In Depth

Column: Giving Up TV Is No Real Sacrifice

I got so used to watching TV via the Internet last week that I got sick of it. Yep, I was up to my eyeballs in television, to the point where I had to cut myself off for a day.

Let me explain.

After the first few days without cable or broadcast programming on the TV set, I got into a groove in my Internet-TV-only lifestyle. For starters, I bought a wire that connects my computer to the TV set so I can watch “The Office” via Hulu on my big screen. Then I checked out the “Saturday Night Live” sketches with Gov. Sarah Palin and Mark Wahlberg on my PC—no need for broadcast TV there. (Say hi to your mother for me.) I even convinced myself that “Grey’s Anatomy” releases new episodes on Fridays (new episodes actually premiere Thursdays on-air), so when I watch the show online on Friday nights, it feels fresh.

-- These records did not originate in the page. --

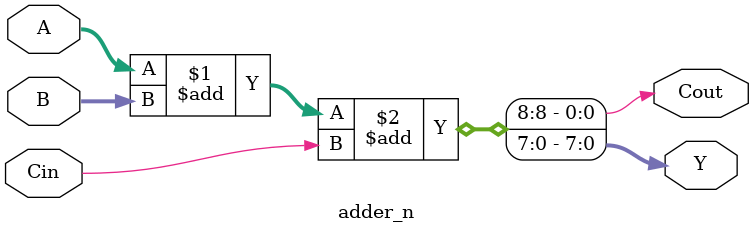
<source format=sv>
module adder_n #(parameter N=8)
				(input  logic [N-1:0] A, B, 
             input  logic Cin, 
             output logic [N-1:0] Y,
				 output logic Cout);
				 
				 assign {Cout,Y} = A + B + Cin;	 
				 
endmodule
</source>
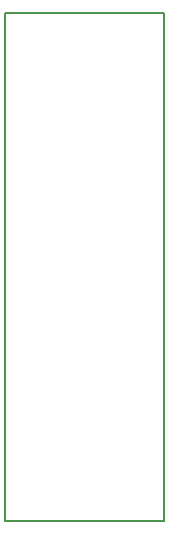
<source format=gbr>
G04 DipTrace 3.0.0.1*
G04 BoardOutline.gbr*
%MOIN*%
G04 #@! TF.FileFunction,Profile*
G04 #@! TF.Part,Single*
%ADD11C,0.006*%
%FSLAX26Y26*%
G04*
G70*
G90*
G75*
G01*
G04 BoardOutline*
%LPD*%
X393701Y393701D2*
D11*
X925197D1*
Y2086614D1*
X393701D1*
Y393701D1*
M02*

</source>
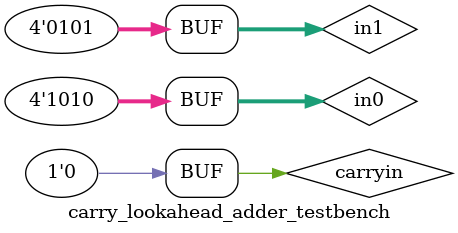
<source format=sv>
`timescale 1ns/1ns
module carry_lookahead_adder_testbench;
 parameter N = 4;
 logic[N-1:0] in0, in1;
 logic carryin;
 logic[N:0] sum;

// Instantiate design under test
carry_lookahead_adder #(.N(N)) design_instance(
.A(in0),
.B(in1),
.CIN(carryin),
.result(sum)
);

initial begin
// Initialize Inputs
in0=0;
in1=0;
carryin=0;
// Wait 100 ns 
#100;
in0=2;
in1=1;
carryin=1;
#50 
in0=1;
in1=1;
carryin=0;
#50
in0=2;
in1=2;
carryin=0;
#50
in0=3;
in1=1;
carryin=0;
#50; 
in0=4;
in1=7;
carryin=1;
#50; 
in0=15;
in1=2;
carryin=0;
#50;
in0=10;
in1=5;
carryin=0;
#50;
end

initial begin
 $monitor(" time=%0t   A=%d   B=%d   CIN=%d   result=%d\n", $time, in0, in1, carryin, sum);
end
endmodule
</source>
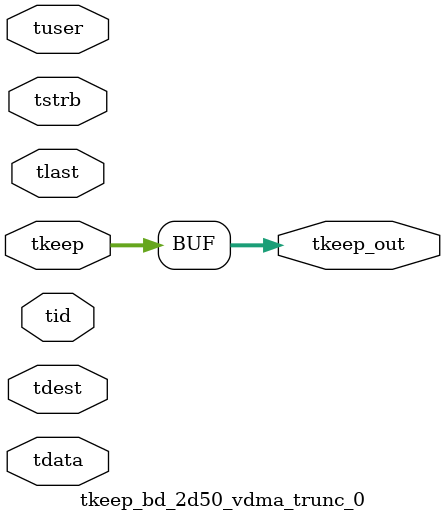
<source format=v>


`timescale 1ps/1ps

module tkeep_bd_2d50_vdma_trunc_0 #
(
parameter C_S_AXIS_TDATA_WIDTH = 32,
parameter C_S_AXIS_TUSER_WIDTH = 0,
parameter C_S_AXIS_TID_WIDTH   = 0,
parameter C_S_AXIS_TDEST_WIDTH = 0,
parameter C_M_AXIS_TDATA_WIDTH = 32
)
(
input  [(C_S_AXIS_TDATA_WIDTH == 0 ? 1 : C_S_AXIS_TDATA_WIDTH)-1:0     ] tdata,
input  [(C_S_AXIS_TUSER_WIDTH == 0 ? 1 : C_S_AXIS_TUSER_WIDTH)-1:0     ] tuser,
input  [(C_S_AXIS_TID_WIDTH   == 0 ? 1 : C_S_AXIS_TID_WIDTH)-1:0       ] tid,
input  [(C_S_AXIS_TDEST_WIDTH == 0 ? 1 : C_S_AXIS_TDEST_WIDTH)-1:0     ] tdest,
input  [(C_S_AXIS_TDATA_WIDTH/8)-1:0 ] tkeep,
input  [(C_S_AXIS_TDATA_WIDTH/8)-1:0 ] tstrb,
input                                                                    tlast,
output [(C_M_AXIS_TDATA_WIDTH/8)-1:0 ] tkeep_out
);

assign tkeep_out = {tkeep[5:0]};

endmodule


</source>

After all that, I got fed up with TV. By the middle of last week I’d consumed too much TV online—“The Daily Show,” “The Colbert Report,” YouTube clips, Web-only shows, “Countdown With Keith Olbermann,” “The Office,” “Grey’s Anatomy”—that I declared a 24-hour TV moratorium.

I bring this up because I believe my TV overdose underscores that the Internet can indeed be a reasonable facsimile for traditional TV. You can watch nearly all the same shows, you can access most of the water-cooler clips and you can stay current on news, events and the hottest prime-time shows via the Web. As long as you set your own internal DVR—Repeat after me: “‘Grey’s’ is on Fridays”—you can still watch much the same programs online as you did on-air. Which means you can still get a bellyache if you overeat. True, I might be suffering from election news overload, but my Internet TV pig-out is evidence that cord-cutting works so well you can gorge yourself on too much TV over the Web.

Even so, a number of issues still bedevil the Internet-only lifestyle. I spoke to Josh Lovison, a gaming consultant at the IPG Emerging Media Lab at the media agency Initiative. He tried to cut the cord and contends the Internet isn’t ready yet. Here’s why.

1. Not enough hi-def. Mr. Lovison likes high-quality hi-def shows. “In terms of quality, Blu-ray is at the top, then it goes down to probably an HD digital purchase, then to TV broadcast, and finally down to online streaming,” he said. “For online streaming, it just isn’t there yet where an ad-supported Hulu in hi-def model would be able to win me over. Though once it is there, that would be incredibly neat.”

2. Not enough shows. Finding all the shows you want in one place is still tough. You have to bounce around from iTunes to Hulu to various network sites to find the shows.

3. Not low-cost enough. With cable bundling, the pricing for the triple play goes way down, making cable relatively affordable, Mr. Lovison said. “I get my Internet and phone from Time Warner, so my cable package is really only about $30 a month when considered in the bundle. That’s about two-thirds a season of a show a la carte,” he said.

Despite those drawbacks, Mr. Lovison said he’s getting closer to kissing his cable subscription goodbye. Are you ready to take the plunge with me? C’mon, jump in. The water’s nice.